======== RECORD SET

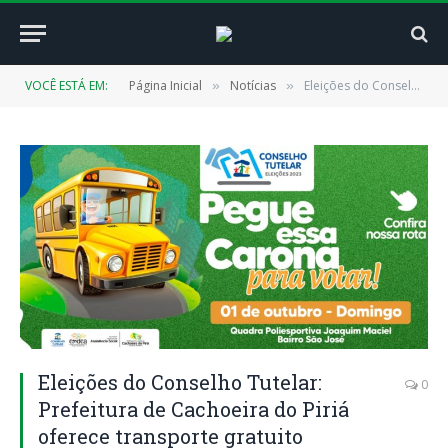
VOCÊ ESTÁ EM:
Página Inicial
Notícias
Eleições do Conselho Tutelar: Prefeitura de Cachoeira do Piriá oferece transporte gratuito
»
»
Eleições do Conselho Tutelar:
0
Prefeitura de Cachoeira do Piriá
oferece transporte gratuito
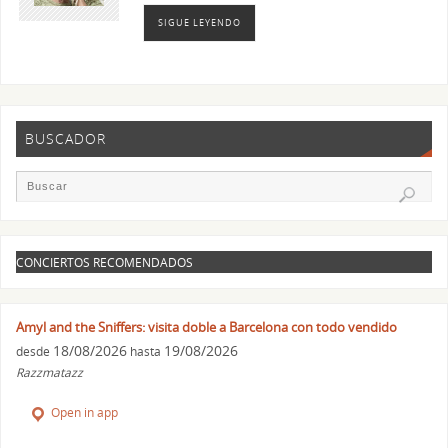
SIGUE LEYENDO
BUSCADOR
CONCIERTOS RECOMENDADOS
Amyl and the Sniffers: visita doble a Barcelona con todo vendido
18/08/2026
19/08/2026
desde
hasta
Razzmatazz
Open in app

================

> **DIRECTIONS**
Write out the text of every entry above line for line, with nothing changed, and leave the pictures out.

> **SOLUTION TO THIS EXERCISE**
VOCÊ ESTÁ EM:
Página Inicial
Notícias
Eleições do Conselho Tutelar: Prefeitura de Cachoeira do Piriá oferece transporte gratuito
»
»
Eleições do Conselho Tutelar:
0
Prefeitura de Cachoeira do Piriá
oferece transporte gratuito
SIGUE LEYENDO
BUSCADOR
CONCIERTOS RECOMENDADOS
Amyl and the Sniffers: visita doble a Barcelona con todo vendido
18/08/2026
19/08/2026
desde
hasta
Razzmatazz
Open in app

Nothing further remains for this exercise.